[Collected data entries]
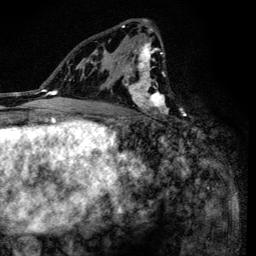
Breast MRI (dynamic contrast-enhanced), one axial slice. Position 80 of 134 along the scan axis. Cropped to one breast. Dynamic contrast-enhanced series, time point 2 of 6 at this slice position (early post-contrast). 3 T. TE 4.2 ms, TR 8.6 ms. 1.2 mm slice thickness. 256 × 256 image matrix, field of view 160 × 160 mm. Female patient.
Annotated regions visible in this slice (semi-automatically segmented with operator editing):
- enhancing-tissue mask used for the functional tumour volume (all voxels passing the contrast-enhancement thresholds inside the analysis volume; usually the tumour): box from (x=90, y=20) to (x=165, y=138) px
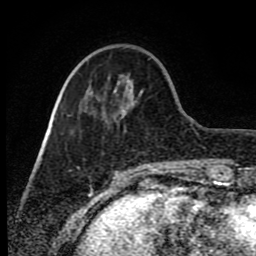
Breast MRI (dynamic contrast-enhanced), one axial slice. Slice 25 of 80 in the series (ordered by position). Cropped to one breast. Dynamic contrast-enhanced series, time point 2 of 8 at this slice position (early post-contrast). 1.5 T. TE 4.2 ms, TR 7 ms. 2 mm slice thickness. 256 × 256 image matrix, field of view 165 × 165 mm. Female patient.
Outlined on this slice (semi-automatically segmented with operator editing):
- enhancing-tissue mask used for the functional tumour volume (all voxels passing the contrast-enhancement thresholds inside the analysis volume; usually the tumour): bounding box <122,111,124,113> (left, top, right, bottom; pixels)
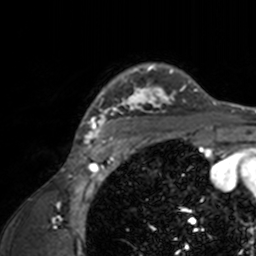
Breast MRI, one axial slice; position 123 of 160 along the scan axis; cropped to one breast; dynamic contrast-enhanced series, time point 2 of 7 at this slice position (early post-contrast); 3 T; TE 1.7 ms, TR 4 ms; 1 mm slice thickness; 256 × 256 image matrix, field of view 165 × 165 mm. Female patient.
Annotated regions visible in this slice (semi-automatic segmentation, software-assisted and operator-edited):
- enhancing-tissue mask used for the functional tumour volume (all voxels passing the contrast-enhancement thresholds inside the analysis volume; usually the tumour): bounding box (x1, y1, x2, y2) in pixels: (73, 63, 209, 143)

Exercise aim: What you give back should be exactly the lines of the data above from the line with "Annotated regions visible in this slice (semi-automatically" through the line with "(x=165, y=138) px", both of those included, and nothing more.

Response area:
Annotated regions visible in this slice (semi-automatically segmented with operator editing):
- enhancing-tissue mask used for the functional tumour volume (all voxels passing the contrast-enhancement thresholds inside the analysis volume; usually the tumour): box from (x=90, y=20) to (x=165, y=138) px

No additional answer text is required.